=== Material for this exercise ===
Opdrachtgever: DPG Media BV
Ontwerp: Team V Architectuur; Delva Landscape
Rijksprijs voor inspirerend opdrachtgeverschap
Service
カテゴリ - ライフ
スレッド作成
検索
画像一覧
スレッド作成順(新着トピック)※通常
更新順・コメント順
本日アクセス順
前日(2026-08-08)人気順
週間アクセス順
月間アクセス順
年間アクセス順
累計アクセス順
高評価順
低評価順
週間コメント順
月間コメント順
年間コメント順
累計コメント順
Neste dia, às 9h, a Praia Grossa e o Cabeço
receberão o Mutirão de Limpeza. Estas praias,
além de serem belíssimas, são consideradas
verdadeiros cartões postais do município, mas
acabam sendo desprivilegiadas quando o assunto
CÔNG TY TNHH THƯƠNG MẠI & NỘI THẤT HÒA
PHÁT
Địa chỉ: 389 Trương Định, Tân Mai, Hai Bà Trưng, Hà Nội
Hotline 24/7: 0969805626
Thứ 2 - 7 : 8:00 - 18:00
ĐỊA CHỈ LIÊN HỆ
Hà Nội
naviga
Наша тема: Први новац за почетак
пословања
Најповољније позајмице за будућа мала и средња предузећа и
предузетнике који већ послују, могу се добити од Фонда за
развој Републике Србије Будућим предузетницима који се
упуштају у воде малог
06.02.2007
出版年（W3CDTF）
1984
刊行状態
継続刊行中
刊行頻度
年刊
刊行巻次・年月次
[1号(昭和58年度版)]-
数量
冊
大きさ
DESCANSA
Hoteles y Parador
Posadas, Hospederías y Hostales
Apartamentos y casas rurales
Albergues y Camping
===
Turn every line in the records above into a numbered list, skipping any blank lines.

> Result
1. Opdrachtgever: DPG Media BV
2. Ontwerp: Team V Architectuur; Delva Landscape
3. Rijksprijs voor inspirerend opdrachtgeverschap
4. Service
5. カテゴリ - ライフ
6. スレッド作成
7. 検索
8. 画像一覧
9. スレッド作成順(新着トピック)※通常
10. 更新順・コメント順
11. 本日アクセス順
12. 前日(2026-08-08)人気順
13. 週間アクセス順
14. 月間アクセス順
15. 年間アクセス順
16. 累計アクセス順
17. 高評価順
18. 低評価順
19. 週間コメント順
20. 月間コメント順
21. 年間コメント順
22. 累計コメント順
23. Neste dia, às 9h, a Praia Grossa e o Cabeço
24. receberão o Mutirão de Limpeza. Estas praias,
25. além de serem belíssimas, são consideradas
26. verdadeiros cartões postais do município, mas
27. acabam sendo desprivilegiadas quando o assunto
28. CÔNG TY TNHH THƯƠNG MẠI & NỘI THẤT HÒA
29. PHÁT
30. Địa chỉ: 389 Trương Định, Tân Mai, Hai Bà Trưng, Hà Nội
31. Hotline 24/7: 0969805626
32. Thứ 2 - 7 : 8:00 - 18:00
33. ĐỊA CHỈ LIÊN HỆ
34. Hà Nội
35. naviga
36. Наша тема: Први новац за почетак
37. пословања
38. Најповољније позајмице за будућа мала и средња предузећа и
39. предузетнике који већ послују, могу се добити од Фонда за
40. развој Републике Србије Будућим предузетницима који се
41. упуштају у воде малог
42. 06.02.2007
43. 出版年（W3CDTF）
44. 1984
45. 刊行状態
46. 継続刊行中
47. 刊行頻度
48. 年刊
49. 刊行巻次・年月次
50. [1号(昭和58年度版)]-
51. 数量
52. 冊
53. 大きさ
54. DESCANSA
55. Hoteles y Parador
56. Posadas, Hospederías y Hostales
57. Apartamentos y casas rurales
58. Albergues y Camping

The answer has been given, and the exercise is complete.